**TASKS FOR THIS EXERCISE:**
- a) In the hackathon recap, what did Arife host by herself during the event?
- b) Continue the hackathon recap with a new paragraph that follows its final sentence.

But speaking of technical mentorship, I absolutely have to shine a massive spotlight on Arife from the GiQ Team. Arife is a high school senior, a brilliant Syrian student living in Turkey. Not only did she help me ideate and revise the overarching hackathon structure through many phases during the planning process, but she also single-handedly hosted a Classiq watch party during the event. She took a dense technical paper and broke it down in detail to explain to participants exactly how to navigate the Classiq track. She provided invaluable technical help throughout the weekend and then stayed on to evaluate the final projects alongside our judges, and I was amazed at her ability to ensure rigorous quality control. It is no wonder she just secured a spot at Ivy Leagues this year!
Thank you to all of the people who helped hold up and shape this event. I look forward to working with you again next year!
Building the Stage: Final Lessons and Next Chapters
If I had to boil down my overall recommendations for other student hackathon organizers, it would be this: embrace the chaos, document everything, and take deep ownership of your initiatives. You will learn much more about crisis management, partner relations, and technical infrastructure in a few months of planning a global event than you might in years of traditional study. More importantly, if you don’t see a space that represents you, build it yourself. Don’t wait for an invitation to the room, and do the heavy lifting required to build the entire stage!

**DATA SUPPLIED:**
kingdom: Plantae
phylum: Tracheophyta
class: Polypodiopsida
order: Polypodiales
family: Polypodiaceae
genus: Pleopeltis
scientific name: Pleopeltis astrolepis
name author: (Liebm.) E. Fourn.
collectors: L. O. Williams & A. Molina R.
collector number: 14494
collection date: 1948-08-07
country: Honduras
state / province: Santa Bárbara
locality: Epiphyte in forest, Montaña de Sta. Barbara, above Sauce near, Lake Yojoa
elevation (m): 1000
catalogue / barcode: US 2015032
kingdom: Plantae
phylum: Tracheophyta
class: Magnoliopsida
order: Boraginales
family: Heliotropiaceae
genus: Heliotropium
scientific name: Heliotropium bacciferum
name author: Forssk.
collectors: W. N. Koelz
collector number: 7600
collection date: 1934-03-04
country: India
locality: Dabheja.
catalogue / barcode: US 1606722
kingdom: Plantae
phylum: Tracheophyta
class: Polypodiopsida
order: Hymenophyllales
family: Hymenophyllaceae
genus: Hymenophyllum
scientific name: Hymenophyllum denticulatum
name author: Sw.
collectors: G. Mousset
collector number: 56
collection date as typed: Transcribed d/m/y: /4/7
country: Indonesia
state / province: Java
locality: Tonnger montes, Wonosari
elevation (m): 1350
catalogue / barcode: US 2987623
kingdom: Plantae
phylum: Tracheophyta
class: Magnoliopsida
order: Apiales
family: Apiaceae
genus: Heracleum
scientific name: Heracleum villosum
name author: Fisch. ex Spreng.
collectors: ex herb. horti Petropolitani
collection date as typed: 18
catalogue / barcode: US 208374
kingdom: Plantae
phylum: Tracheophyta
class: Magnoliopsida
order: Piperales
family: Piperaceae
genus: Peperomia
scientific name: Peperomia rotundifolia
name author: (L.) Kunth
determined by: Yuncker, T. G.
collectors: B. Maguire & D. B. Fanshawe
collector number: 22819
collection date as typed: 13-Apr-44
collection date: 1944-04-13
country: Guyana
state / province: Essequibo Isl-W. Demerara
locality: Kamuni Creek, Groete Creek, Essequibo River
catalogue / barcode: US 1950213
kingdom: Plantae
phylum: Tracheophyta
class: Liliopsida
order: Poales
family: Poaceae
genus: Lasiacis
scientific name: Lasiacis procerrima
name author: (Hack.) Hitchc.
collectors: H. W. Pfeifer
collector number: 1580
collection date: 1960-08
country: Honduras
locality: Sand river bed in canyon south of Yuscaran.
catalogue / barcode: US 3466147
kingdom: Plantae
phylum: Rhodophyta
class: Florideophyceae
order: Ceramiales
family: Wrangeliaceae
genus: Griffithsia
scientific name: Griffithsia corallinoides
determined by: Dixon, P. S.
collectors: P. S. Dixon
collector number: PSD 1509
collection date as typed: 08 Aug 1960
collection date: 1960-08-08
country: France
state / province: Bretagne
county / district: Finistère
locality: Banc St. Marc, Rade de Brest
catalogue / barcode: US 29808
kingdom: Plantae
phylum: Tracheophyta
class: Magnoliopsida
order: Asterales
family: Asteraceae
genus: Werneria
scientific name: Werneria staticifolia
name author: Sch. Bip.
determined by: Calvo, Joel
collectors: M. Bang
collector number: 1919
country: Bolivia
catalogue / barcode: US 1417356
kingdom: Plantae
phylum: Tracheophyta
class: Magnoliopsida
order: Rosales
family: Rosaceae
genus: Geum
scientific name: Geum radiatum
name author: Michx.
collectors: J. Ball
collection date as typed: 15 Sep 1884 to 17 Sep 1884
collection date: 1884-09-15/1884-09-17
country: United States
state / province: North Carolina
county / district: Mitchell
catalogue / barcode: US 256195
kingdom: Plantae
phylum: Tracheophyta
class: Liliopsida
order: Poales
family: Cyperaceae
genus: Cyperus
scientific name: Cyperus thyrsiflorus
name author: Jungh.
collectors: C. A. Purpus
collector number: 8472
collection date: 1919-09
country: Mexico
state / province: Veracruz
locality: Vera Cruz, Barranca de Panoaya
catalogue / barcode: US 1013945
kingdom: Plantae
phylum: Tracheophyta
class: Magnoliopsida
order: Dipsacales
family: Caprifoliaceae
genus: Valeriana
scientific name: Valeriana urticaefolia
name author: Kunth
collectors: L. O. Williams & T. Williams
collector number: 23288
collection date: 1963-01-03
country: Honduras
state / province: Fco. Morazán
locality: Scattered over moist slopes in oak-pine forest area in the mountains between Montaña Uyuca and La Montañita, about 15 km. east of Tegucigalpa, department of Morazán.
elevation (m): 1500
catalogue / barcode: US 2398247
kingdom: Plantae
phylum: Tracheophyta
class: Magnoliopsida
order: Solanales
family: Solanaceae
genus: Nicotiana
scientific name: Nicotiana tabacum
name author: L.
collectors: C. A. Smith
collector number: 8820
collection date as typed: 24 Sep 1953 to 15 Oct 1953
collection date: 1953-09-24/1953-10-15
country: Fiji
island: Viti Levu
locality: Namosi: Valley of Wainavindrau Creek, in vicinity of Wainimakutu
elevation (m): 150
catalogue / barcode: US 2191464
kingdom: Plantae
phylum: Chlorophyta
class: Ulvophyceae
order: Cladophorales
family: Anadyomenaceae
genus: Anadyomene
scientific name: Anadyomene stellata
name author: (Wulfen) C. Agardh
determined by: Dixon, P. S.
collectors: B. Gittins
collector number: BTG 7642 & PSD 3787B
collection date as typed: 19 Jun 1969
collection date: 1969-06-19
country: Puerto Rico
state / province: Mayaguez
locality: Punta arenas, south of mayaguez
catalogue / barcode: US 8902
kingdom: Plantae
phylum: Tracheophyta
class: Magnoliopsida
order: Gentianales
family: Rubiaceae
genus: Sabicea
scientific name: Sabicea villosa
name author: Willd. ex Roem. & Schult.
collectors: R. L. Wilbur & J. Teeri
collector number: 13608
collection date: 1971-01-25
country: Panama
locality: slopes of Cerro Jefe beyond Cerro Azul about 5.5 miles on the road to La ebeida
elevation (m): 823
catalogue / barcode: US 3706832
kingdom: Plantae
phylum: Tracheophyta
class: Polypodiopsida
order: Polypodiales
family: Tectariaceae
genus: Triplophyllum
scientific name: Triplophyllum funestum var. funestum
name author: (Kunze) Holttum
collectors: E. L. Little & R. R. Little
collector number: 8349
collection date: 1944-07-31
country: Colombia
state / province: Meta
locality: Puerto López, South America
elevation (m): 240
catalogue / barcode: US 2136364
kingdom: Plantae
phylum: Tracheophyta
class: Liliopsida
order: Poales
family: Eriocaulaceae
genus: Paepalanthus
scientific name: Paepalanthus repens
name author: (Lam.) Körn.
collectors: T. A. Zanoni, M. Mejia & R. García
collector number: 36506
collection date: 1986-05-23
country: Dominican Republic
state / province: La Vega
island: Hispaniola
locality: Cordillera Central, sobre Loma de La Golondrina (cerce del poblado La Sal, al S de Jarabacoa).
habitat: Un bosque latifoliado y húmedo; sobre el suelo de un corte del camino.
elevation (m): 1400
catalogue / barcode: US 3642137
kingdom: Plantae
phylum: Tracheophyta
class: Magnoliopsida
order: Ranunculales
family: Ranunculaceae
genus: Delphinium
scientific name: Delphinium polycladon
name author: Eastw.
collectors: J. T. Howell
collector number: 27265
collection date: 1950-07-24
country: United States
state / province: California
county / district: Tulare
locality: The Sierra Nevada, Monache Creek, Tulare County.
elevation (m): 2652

**EXPECTED OUTPUTS:**
- a) A Classiq watch party.

- b)
Of course, no one builds a stage entirely alone. A massive thank you once again to our sponsors and advisors - Rigetti, Quantum Dice, Quandela, Classiq, Infleqtion UK, and Aqora - who truly championed this initiative, and to my peers on the GiQ team - Arife, Felipe, Astha, Dhruv, Diya Sophia, Nidhi, Elisa, Maria. - for everything they contributed along the way. A very special shoutout to Veena Vijayakumar and the Unitary Foundation not only for mentoring me through the complex financial logistics but also for providing me with this very platform to share this story.
As for what is coming up for GiQ, the team is excited to continue expanding our educational resources, hosting more collaborative events, and finding new ways to make quantum computing accessible to girls worldwide.
As for what I am doing next? Now that the final project evaluations are complete, the prize money has been successfully distributed to our track winners, and the sponsor-signed certificates have finally hit everyone’s inboxes, I am officially taking a breath! Moving forward, I am excited to carry these hard-earned technical and executive leadership lessons into my next endeavor in the quantum computing space. Most importantly, I’ll be stepping into that next chapter with the absolute certainty that women don’t just belong in the picture, we have the power to direct the whole show!